Exercise instructions: Give every line below again, exactly as it appears.

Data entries
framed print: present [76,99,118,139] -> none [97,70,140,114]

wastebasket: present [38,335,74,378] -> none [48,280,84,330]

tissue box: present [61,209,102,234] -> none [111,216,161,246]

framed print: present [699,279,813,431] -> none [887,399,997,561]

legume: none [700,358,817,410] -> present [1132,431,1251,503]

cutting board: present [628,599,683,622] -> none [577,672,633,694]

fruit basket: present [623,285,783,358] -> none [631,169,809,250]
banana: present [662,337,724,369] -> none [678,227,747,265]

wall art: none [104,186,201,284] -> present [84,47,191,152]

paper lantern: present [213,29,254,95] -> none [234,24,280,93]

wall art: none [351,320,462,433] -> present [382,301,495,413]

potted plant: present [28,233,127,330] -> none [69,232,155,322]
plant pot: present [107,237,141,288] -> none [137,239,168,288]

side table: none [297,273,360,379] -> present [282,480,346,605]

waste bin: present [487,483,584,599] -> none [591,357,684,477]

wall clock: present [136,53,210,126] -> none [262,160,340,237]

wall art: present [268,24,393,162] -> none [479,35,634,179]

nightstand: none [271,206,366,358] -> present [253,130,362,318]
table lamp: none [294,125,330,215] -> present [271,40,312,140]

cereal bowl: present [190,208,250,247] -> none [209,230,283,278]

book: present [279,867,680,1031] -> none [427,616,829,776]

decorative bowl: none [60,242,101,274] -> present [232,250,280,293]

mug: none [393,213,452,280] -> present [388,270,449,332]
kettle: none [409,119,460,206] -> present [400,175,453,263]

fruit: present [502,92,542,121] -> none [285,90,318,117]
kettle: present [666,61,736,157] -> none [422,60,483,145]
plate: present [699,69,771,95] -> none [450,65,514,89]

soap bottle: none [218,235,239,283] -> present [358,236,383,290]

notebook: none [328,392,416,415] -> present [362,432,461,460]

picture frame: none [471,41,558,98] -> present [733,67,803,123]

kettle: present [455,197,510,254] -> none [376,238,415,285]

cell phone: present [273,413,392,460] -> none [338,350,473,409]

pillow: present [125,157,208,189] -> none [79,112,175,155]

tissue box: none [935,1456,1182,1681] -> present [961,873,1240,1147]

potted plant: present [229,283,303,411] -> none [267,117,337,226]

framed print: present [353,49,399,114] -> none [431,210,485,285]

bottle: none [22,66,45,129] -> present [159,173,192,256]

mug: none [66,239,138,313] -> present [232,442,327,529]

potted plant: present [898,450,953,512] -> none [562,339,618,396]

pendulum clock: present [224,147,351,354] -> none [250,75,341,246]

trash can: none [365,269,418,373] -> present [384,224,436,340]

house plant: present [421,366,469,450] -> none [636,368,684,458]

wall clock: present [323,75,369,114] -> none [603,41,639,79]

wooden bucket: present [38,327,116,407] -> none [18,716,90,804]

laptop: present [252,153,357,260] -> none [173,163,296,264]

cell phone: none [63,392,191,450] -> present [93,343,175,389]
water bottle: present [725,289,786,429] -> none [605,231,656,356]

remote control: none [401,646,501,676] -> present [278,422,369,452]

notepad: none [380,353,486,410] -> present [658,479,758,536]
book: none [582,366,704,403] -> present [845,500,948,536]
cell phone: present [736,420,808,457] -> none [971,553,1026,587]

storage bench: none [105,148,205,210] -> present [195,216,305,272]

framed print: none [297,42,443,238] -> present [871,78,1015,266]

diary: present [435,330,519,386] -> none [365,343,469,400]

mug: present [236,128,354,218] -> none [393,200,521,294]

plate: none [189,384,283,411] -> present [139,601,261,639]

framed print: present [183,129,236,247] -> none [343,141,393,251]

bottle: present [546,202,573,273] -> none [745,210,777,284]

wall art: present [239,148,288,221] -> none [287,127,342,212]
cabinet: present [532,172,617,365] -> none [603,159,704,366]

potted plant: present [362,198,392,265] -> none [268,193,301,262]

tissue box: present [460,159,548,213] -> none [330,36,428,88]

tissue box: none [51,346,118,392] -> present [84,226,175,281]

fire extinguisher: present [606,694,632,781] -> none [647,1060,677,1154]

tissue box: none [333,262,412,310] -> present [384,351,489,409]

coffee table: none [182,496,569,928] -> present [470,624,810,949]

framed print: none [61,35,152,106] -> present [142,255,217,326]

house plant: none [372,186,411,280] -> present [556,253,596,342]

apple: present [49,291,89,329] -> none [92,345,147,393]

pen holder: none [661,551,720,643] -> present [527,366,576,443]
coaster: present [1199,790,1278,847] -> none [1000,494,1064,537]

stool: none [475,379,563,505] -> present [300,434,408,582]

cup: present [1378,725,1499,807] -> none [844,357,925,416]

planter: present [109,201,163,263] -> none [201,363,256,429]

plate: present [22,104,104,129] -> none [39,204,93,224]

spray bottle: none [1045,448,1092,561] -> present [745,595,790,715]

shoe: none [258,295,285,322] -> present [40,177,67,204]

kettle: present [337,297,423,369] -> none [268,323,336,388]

Expected output:
framed print: present [76,99,118,139] -> none [97,70,140,114]

wastebasket: present [38,335,74,378] -> none [48,280,84,330]

tissue box: present [61,209,102,234] -> none [111,216,161,246]

framed print: present [699,279,813,431] -> none [887,399,997,561]

legume: none [700,358,817,410] -> present [1132,431,1251,503]

cutting board: present [628,599,683,622] -> none [577,672,633,694]

fruit basket: present [623,285,783,358] -> none [631,169,809,250]
banana: present [662,337,724,369] -> none [678,227,747,265]

wall art: none [104,186,201,284] -> present [84,47,191,152]

paper lantern: present [213,29,254,95] -> none [234,24,280,93]

wall art: none [351,320,462,433] -> present [382,301,495,413]

potted plant: present [28,233,127,330] -> none [69,232,155,322]
plant pot: present [107,237,141,288] -> none [137,239,168,288]

side table: none [297,273,360,379] -> present [282,480,346,605]

waste bin: present [487,483,584,599] -> none [591,357,684,477]

wall clock: present [136,53,210,126] -> none [262,160,340,237]

wall art: present [268,24,393,162] -> none [479,35,634,179]

nightstand: none [271,206,366,358] -> present [253,130,362,318]
table lamp: none [294,125,330,215] -> present [271,40,312,140]

cereal bowl: present [190,208,250,247] -> none [209,230,283,278]

book: present [279,867,680,1031] -> none [427,616,829,776]

decorative bowl: none [60,242,101,274] -> present [232,250,280,293]

mug: none [393,213,452,280] -> present [388,270,449,332]
kettle: none [409,119,460,206] -> present [400,175,453,263]

fruit: present [502,92,542,121] -> none [285,90,318,117]
kettle: present [666,61,736,157] -> none [422,60,483,145]
plate: present [699,69,771,95] -> none [450,65,514,89]

soap bottle: none [218,235,239,283] -> present [358,236,383,290]

notebook: none [328,392,416,415] -> present [362,432,461,460]

picture frame: none [471,41,558,98] -> present [733,67,803,123]

kettle: present [455,197,510,254] -> none [376,238,415,285]

cell phone: present [273,413,392,460] -> none [338,350,473,409]

pillow: present [125,157,208,189] -> none [79,112,175,155]

tissue box: none [935,1456,1182,1681] -> present [961,873,1240,1147]

potted plant: present [229,283,303,411] -> none [267,117,337,226]

framed print: present [353,49,399,114] -> none [431,210,485,285]

bottle: none [22,66,45,129] -> present [159,173,192,256]

mug: none [66,239,138,313] -> present [232,442,327,529]

potted plant: present [898,450,953,512] -> none [562,339,618,396]

pendulum clock: present [224,147,351,354] -> none [250,75,341,246]

trash can: none [365,269,418,373] -> present [384,224,436,340]

house plant: present [421,366,469,450] -> none [636,368,684,458]

wall clock: present [323,75,369,114] -> none [603,41,639,79]

wooden bucket: present [38,327,116,407] -> none [18,716,90,804]

laptop: present [252,153,357,260] -> none [173,163,296,264]

cell phone: none [63,392,191,450] -> present [93,343,175,389]
water bottle: present [725,289,786,429] -> none [605,231,656,356]

remote control: none [401,646,501,676] -> present [278,422,369,452]

notepad: none [380,353,486,410] -> present [658,479,758,536]
book: none [582,366,704,403] -> present [845,500,948,536]
cell phone: present [736,420,808,457] -> none [971,553,1026,587]

storage bench: none [105,148,205,210] -> present [195,216,305,272]

framed print: none [297,42,443,238] -> present [871,78,1015,266]

diary: present [435,330,519,386] -> none [365,343,469,400]

mug: present [236,128,354,218] -> none [393,200,521,294]

plate: none [189,384,283,411] -> present [139,601,261,639]

framed print: present [183,129,236,247] -> none [343,141,393,251]

bottle: present [546,202,573,273] -> none [745,210,777,284]

wall art: present [239,148,288,221] -> none [287,127,342,212]
cabinet: present [532,172,617,365] -> none [603,159,704,366]

potted plant: present [362,198,392,265] -> none [268,193,301,262]

tissue box: present [460,159,548,213] -> none [330,36,428,88]

tissue box: none [51,346,118,392] -> present [84,226,175,281]

fire extinguisher: present [606,694,632,781] -> none [647,1060,677,1154]

tissue box: none [333,262,412,310] -> present [384,351,489,409]

coffee table: none [182,496,569,928] -> present [470,624,810,949]

framed print: none [61,35,152,106] -> present [142,255,217,326]

house plant: none [372,186,411,280] -> present [556,253,596,342]

apple: present [49,291,89,329] -> none [92,345,147,393]

pen holder: none [661,551,720,643] -> present [527,366,576,443]
coaster: present [1199,790,1278,847] -> none [1000,494,1064,537]

stool: none [475,379,563,505] -> present [300,434,408,582]

cup: present [1378,725,1499,807] -> none [844,357,925,416]

planter: present [109,201,163,263] -> none [201,363,256,429]

plate: present [22,104,104,129] -> none [39,204,93,224]

spray bottle: none [1045,448,1092,561] -> present [745,595,790,715]

shoe: none [258,295,285,322] -> present [40,177,67,204]

kettle: present [337,297,423,369] -> none [268,323,336,388]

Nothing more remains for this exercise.